Additionally, Consul acts as a DNS server for our farm facilities. We have an instance of dnsmasq running at each farm, which acts as our first line of defense for DNS requests.
A dnsmasq is an open-source DNS server. DNS requests at our farm hit dnsmasq first, and then if they match the subdomain that Consul is configured for, which in this case is the
.boweryTLD dnsmasq will send that request to Consul.
Otherwise, it will send it to Google DNS servers or whatever upstream DNS servers we choose. This allows Consul to focus on just serving the requests for services running at the farm and lets regular DNS entries go to our upstream providers.
Using Consul DNS also allows any of our devices in the farm to quickly contact the on-prem service that they need. For instance, if we're running a time service at each farm or an NTP server, we can simply program those devices to contact
ntp.service.bowery for all their time-related needs.
Regardless of where in the world, this service or this device is booting up, it knows that
ntp.service.bowery will have its time needs. And that's similar for any other services we might want to run.
One important piece of our networking stack is this site-to-site communication between our farms and the cloud.

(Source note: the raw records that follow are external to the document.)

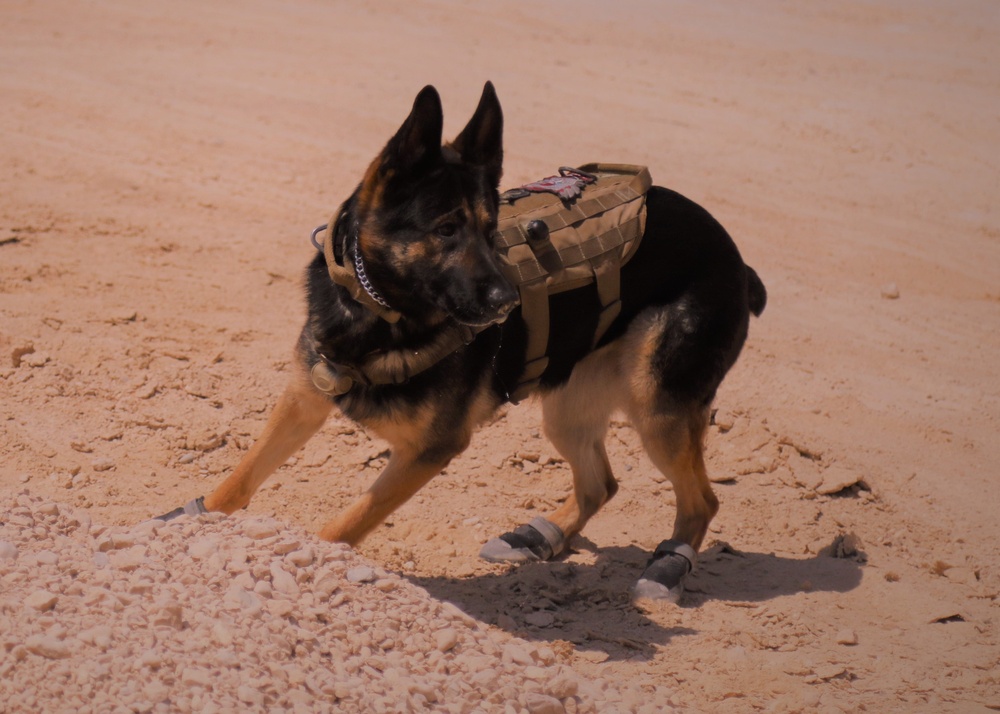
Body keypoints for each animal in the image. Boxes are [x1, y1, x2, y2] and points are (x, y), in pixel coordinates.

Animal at [162, 80, 764, 596]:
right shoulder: (305, 398)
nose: (507, 303)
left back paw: (667, 567)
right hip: (569, 406)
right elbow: (241, 478)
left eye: (490, 230)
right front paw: (193, 522)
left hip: (655, 407)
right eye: (447, 229)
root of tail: (737, 258)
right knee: (602, 483)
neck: (379, 314)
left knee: (702, 500)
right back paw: (538, 537)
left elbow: (345, 524)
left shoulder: (430, 450)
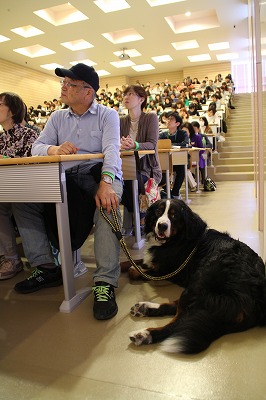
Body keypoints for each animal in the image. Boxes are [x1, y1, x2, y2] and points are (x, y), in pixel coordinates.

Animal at [129, 199, 266, 354]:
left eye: (174, 216)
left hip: (198, 283)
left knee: (178, 323)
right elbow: (130, 262)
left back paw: (145, 334)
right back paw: (144, 308)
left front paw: (133, 269)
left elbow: (134, 271)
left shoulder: (164, 271)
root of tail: (258, 300)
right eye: (158, 211)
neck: (178, 239)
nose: (162, 226)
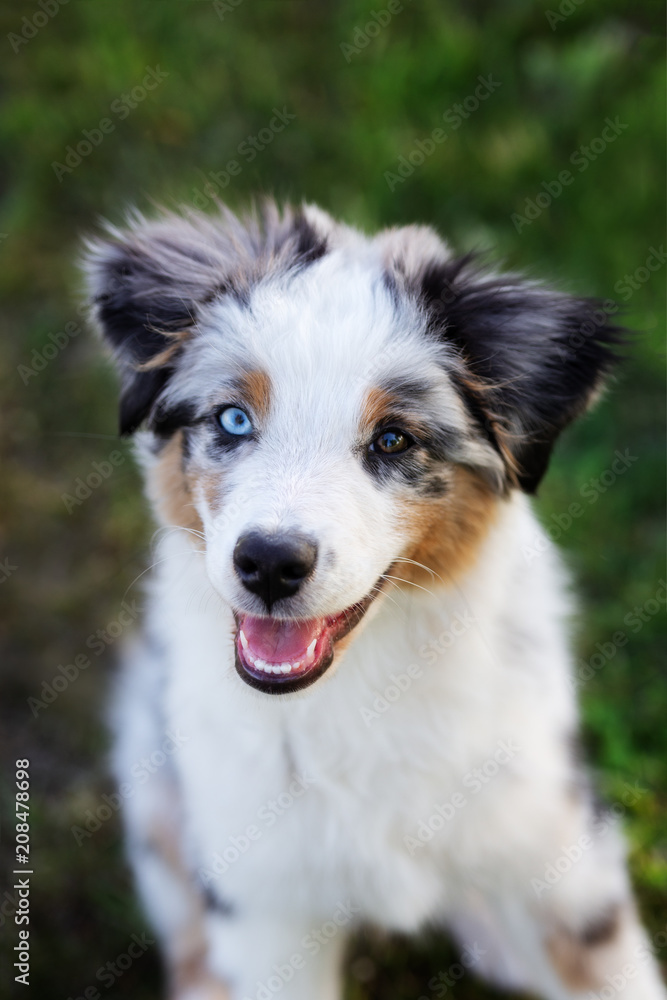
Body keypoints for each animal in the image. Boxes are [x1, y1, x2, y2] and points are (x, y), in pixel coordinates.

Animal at [82, 203, 664, 1000]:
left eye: (393, 440)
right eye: (233, 419)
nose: (269, 562)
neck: (362, 687)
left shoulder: (563, 864)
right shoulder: (263, 901)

Our network is set up in a hub-and-spoke model, and all of the services I've been discussing so far are running in our private IP space. Nothing is exposed to the internet. That means in addition to the application-level security that we get with Nomad and Consul ACL tokens, we also have everything running in our private network.

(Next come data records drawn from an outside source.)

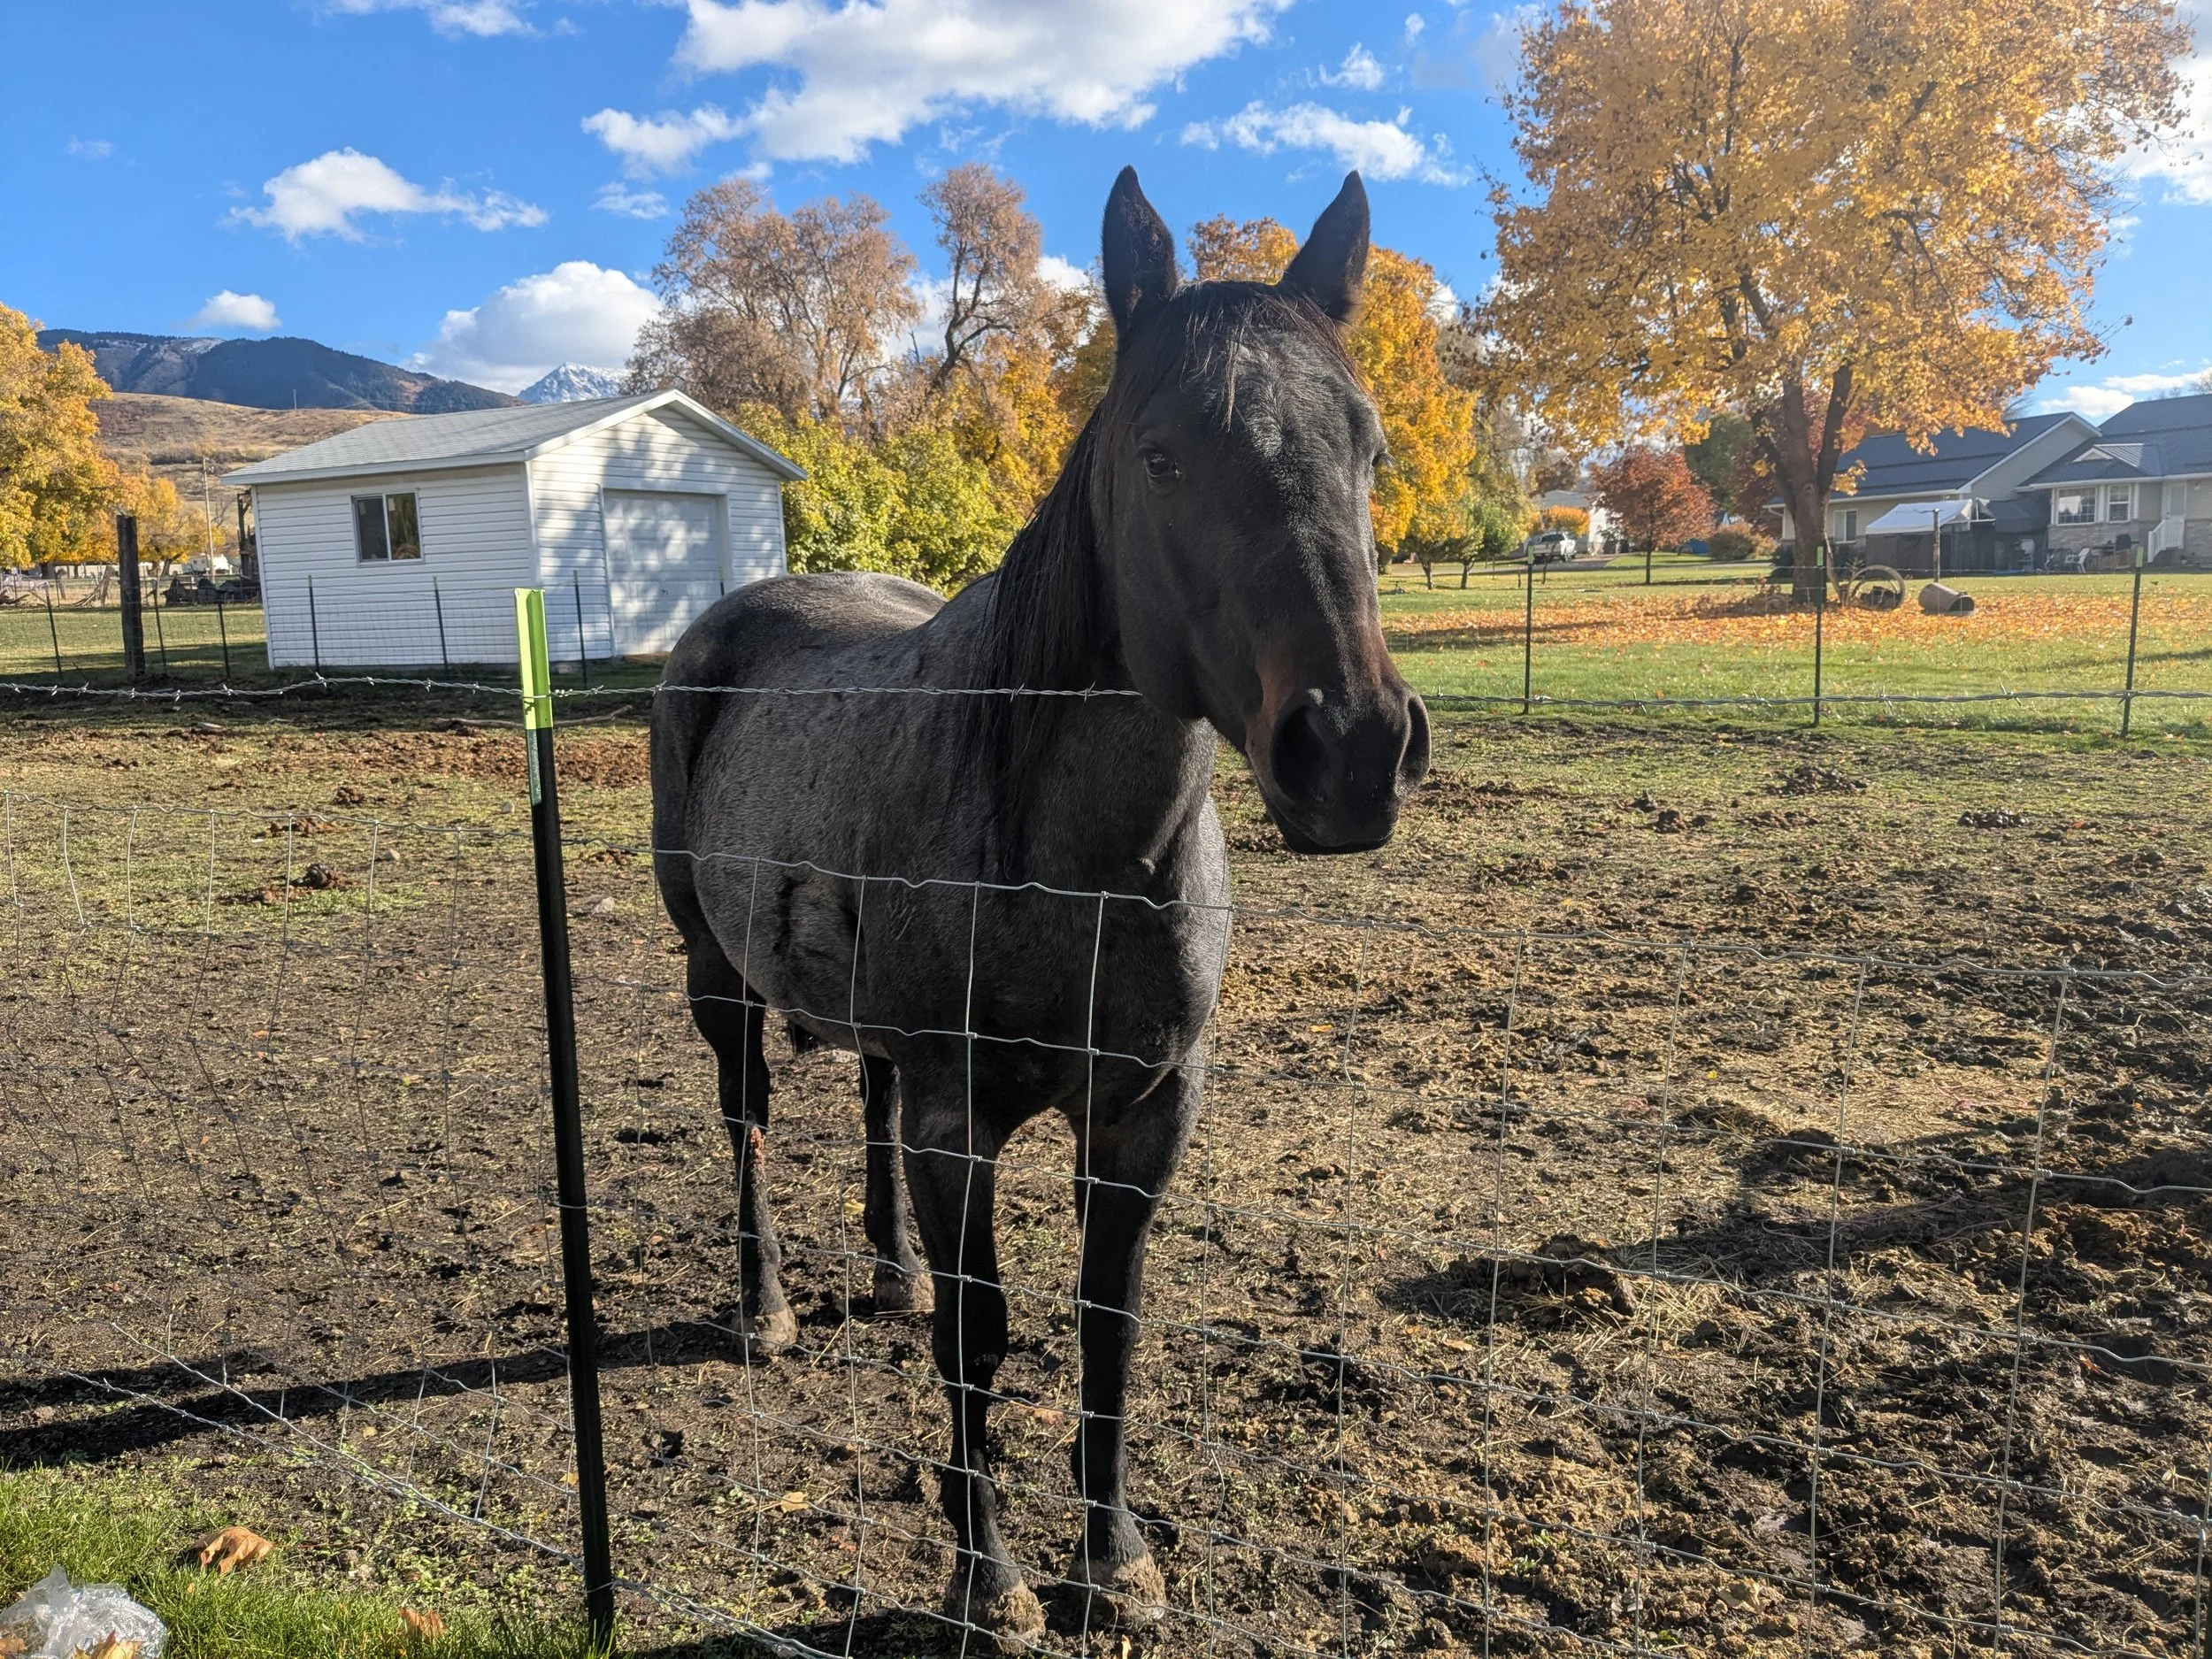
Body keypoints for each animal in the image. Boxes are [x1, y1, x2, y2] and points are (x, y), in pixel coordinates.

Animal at [651, 165, 1428, 1647]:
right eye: (1163, 455)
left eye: (1368, 448)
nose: (1353, 748)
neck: (1083, 865)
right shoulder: (966, 1121)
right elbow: (982, 1338)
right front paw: (988, 1577)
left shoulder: (1143, 1112)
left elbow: (1105, 1323)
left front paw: (1115, 1557)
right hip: (719, 981)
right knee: (747, 1126)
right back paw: (765, 1307)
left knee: (867, 1102)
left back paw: (887, 1271)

This is enabled by Cisco Meraki, which is one of our core network providers. Cisco Meraki site-to-site VPN is enabling our farms to talk to the cloud and vice versa, all within our private network.
We have a Meraki VMX running in AWS. The VMX is Meraki's virtualized firewall. And then we have a Meraki MX firewall running at each one of our sites, and that creates that VPN tunnel.
We currently don't need our farms to talk directly to each other, but we certainly could enable that through Meraki with just a couple clicks.
Each of our farms has thousands of network devices spread across the facility for a variety of purposes. Bowery is very much an Elixir shop, and we use the Nerves framework to run Elixir on our custom hardware devices.
These devices on our farms connect to services that are running on premises, and those services can either handle that data locally or proxy it up to the cloud. Each farm you can think of as a mini-campus or mini-datacenter, and it requires networking capacity to be distributed across the entire facility.
Network switches are spread out around the facility to connect all of our devices and various automation pieces. We have lots of wireless access points for both human and machine clients. This network is really fundamentally important to running our farm.
For example, if a switch that is servicing a core piece of automation goes down, that's a production-stopping P0 event. Because of that, we have a service running on our farm in our Nomad cluster that is monitoring the state of our network, alerting us to any failures.
That's a custom Golang service that we built to both monitor the Meraki API and then also monitor the Unify API. Unify's a big network provider of ours, as well.
This is a look into the future that Bowery's creating: a worldwide network of farms providing fresh, healthy produce to local communities. Each farm is running a Nomad and Consul datacenter, and they're all connecting back to our AWS cloud.
Bowery recently announced that we're in over 650 stores now, primarily in the Northeast region of the United States. So keep an eye out for Bowery in your local grocer. We're in Whole Foods, Walmart, Stop & Shop, Weiss, and many others.
Thank you all so much for listening today. Thank you to HashiCorp for having me speak.